* [Task objective]
Answer these questions from the message about auto-vectorizing Math.round:
(a) Who sent the message?
(b) In the "After" table, what score does FpRoundingBenchmark.test_round_float get at a TESTSIZE of 1024?
(c) According to the specification quoted in the message, which way does `Math.round()` round ties?

RFR: 8282541: AArch64: Auto-vectorize Math.round API
Ningsheng Jian
njian at openjdk.java.net
Wed Apr 13 07:10:09 UTC 2022
On Tue, 12 Apr 2022 13:26:02 GMT, Andrew Haley <aph at openjdk.org> wrote:
> Before, Apple M1:
>
> +-----------------------------------------+---------------------------------+
> |Benchmark | (TESTSIZE) Mode Score Units|
> +-----------------------------------------+---------------------------------+
> |FpRoundingBenchmark.test_round_double | 1024 thrpt 1612.391 ops/ms|
> |FpRoundingBenchmark.test_round_double | 2048 thrpt 804.291 ops/ms|
> |FpRoundingBenchmark.test_round_float | 1024 thrpt 1558.202 ops/ms|
> |FpRoundingBenchmark.test_round_float | 2048 thrpt 775.730 ops/ms|
> +------------------------------------------+--------------------------------+
>
> After:
>
> +-----------------------------------------+----------------------------------+
> |Benchmark | (TESTSIZE) Mode Score Units|
> +-----------------------------------------+----------------------------------+
> |FpRoundingBenchmark.test_round_double | 1024 thrpt 2720.153 ops/ms|
> |FpRoundingBenchmark.test_round_double | 2048 thrpt 1371.750 ops/ms|
> |FpRoundingBenchmark.test_round_float | 1024 thrpt 5940.263 ops/ms|
> |FpRoundingBenchmark.test_round_float | 2048 thrpt 3036.201 ops/ms|
> +-----------------------------------------+----------------------------------+
>
> About the algorithm:
>
> `Math.round()` is tricky. Its specification corresponds to no standard
> rounding mode: it "returns the closest long to the argument, with ties
> rounding to positive infinity." For positive inputs this is the same
> as IEEE-754's `convertToIntegerTiesToAway` operation, which rounds
> away from zero, but there's no equivalent for negative inputs.

Data excerpts:
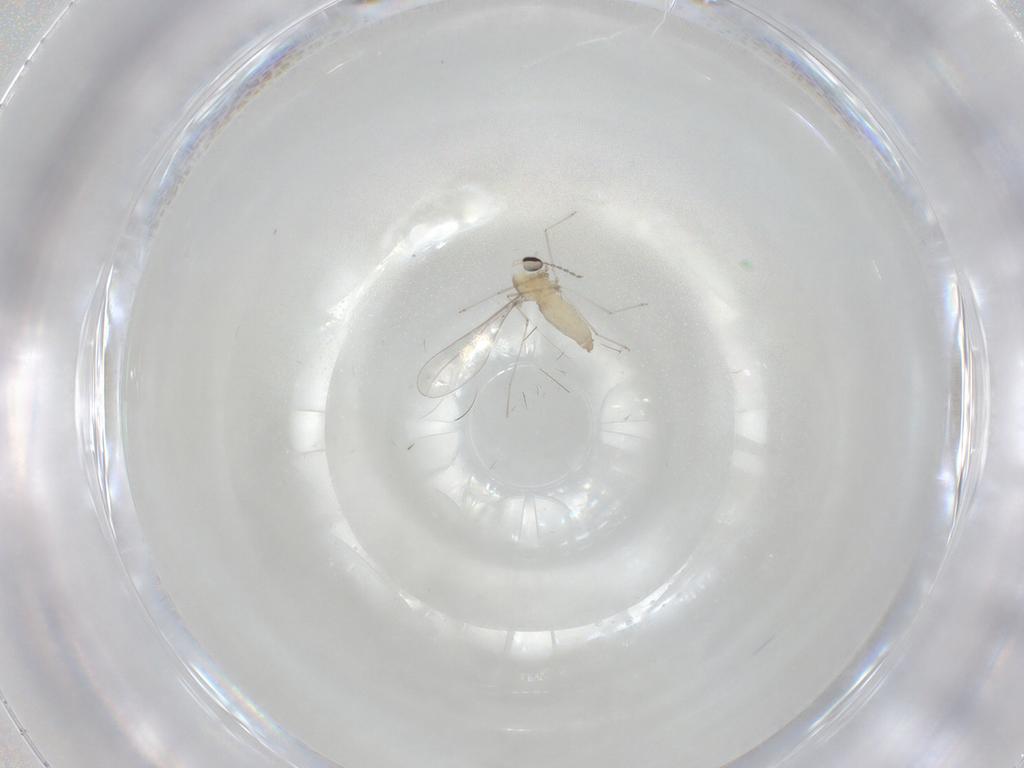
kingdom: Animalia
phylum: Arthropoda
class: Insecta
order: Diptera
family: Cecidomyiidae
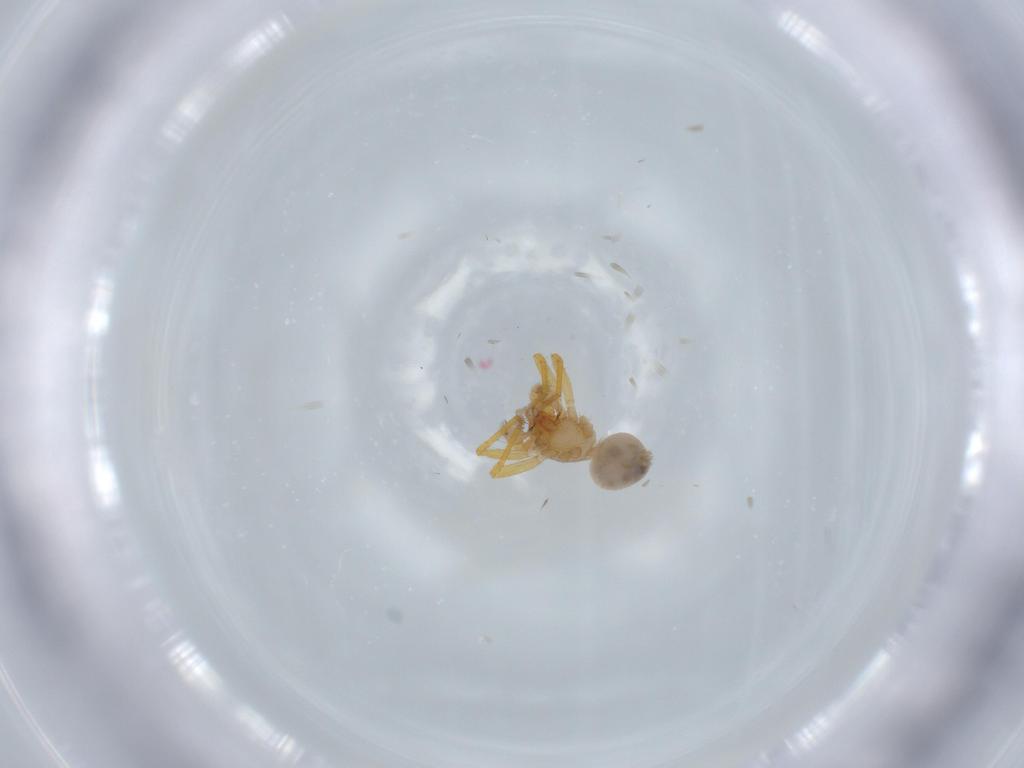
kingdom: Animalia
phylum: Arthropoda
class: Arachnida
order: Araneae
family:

* [Answer]
(a) Ningsheng Jian
(b) 5940.263 ops/ms
(c) Toward positive infinity